▸ Article

▬▬▬

Is multi-modality and network-based speech recognition the future?

I was recently asked the question about where did I see speech recognition moving towards in the near future. In my mind, the two directions I’m seeing have to do with who is using it and the reason they are using it.

On one hand, I see speech recognition becoming a critical player on the multi-modal market. This is the market dominated by tech-savvy, young customers, who are used to be always online, anywhere, using various devices, not only cell phones. Therefore, they are bringing to the phone a similar set of expectations from what they experience online. This can be observed in the amount of activity taking place from a Web 2.0 and social media perspective, where users are being given the choice of their preferred input method, whatever it might be – text, audio, video, etc. – while being offered innovative applications of the technology as well as well-crafted “Mashup”applications and services.

▬▬▬

▸ Recorded data

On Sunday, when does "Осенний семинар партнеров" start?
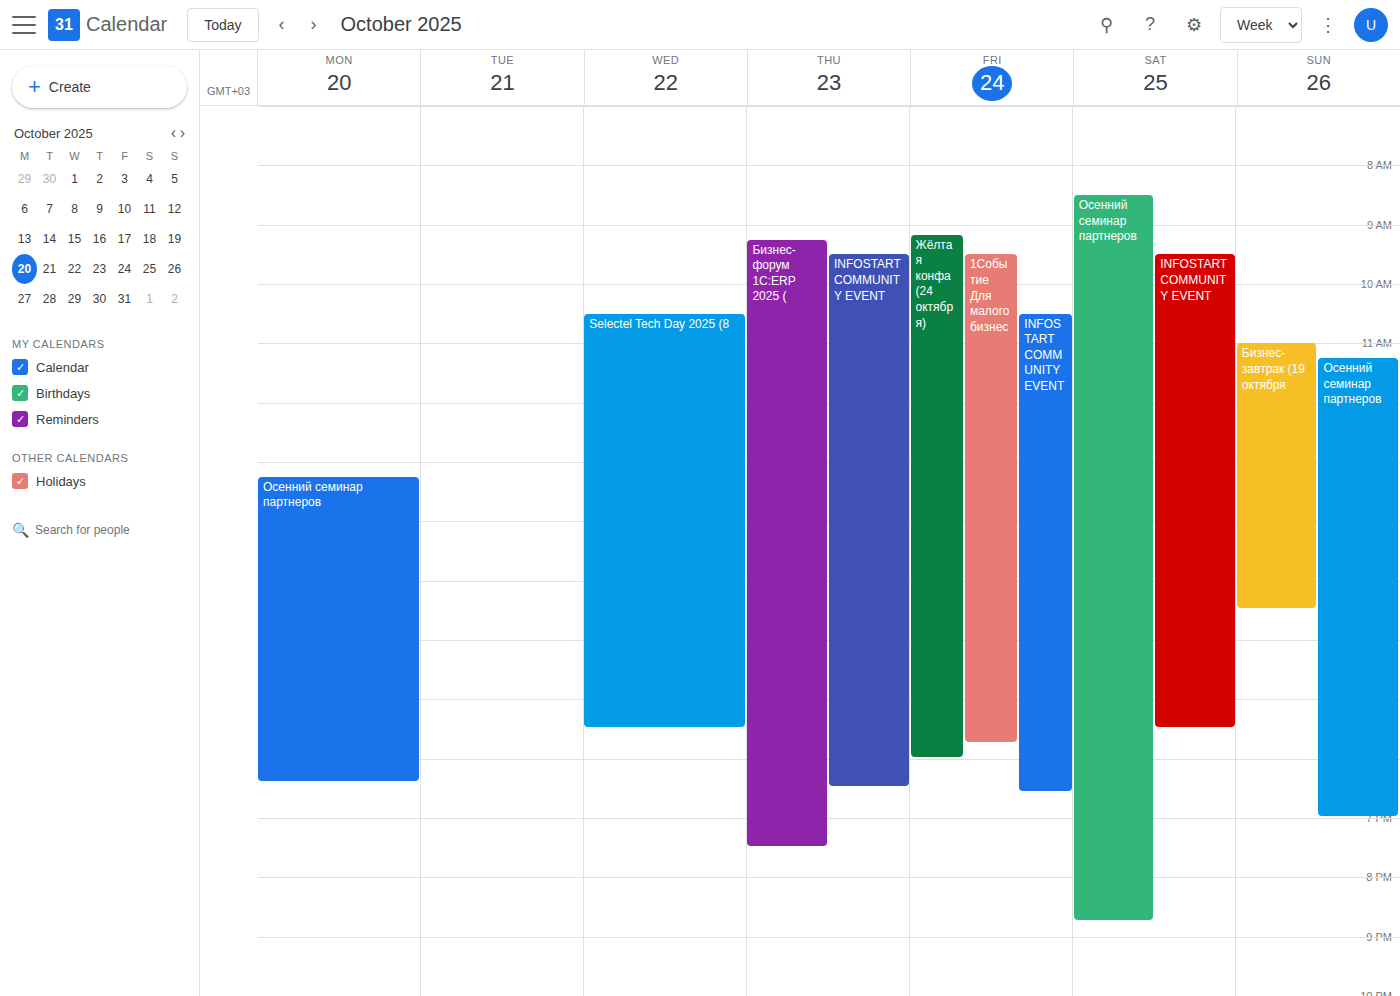
11:15 AM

▬▬▬

▸ Directions
A. Summarize the speech recognition post in two sentences.
B. Reproduce the speech recognition post word for word between "Is multi-modality and" and "are using it.", inclusive.

▸ Answers by task
A. Asked where speech recognition is heading, the writer sees two directions, tied to who uses it and why. One is its rise as a critical player in the multi-modal market, which is dominated by tech-savvy young customers who are always online across various devices and who bring to the phone the expectations they have online, such as choosing their preferred input method.

B.
Is multi-modality and network-based speech recognition the future?

I was recently asked the question about where did I see speech recognition moving towards in the near future. In my mind, the two directions I’m seeing have to do with who is using it and the reason they are using it.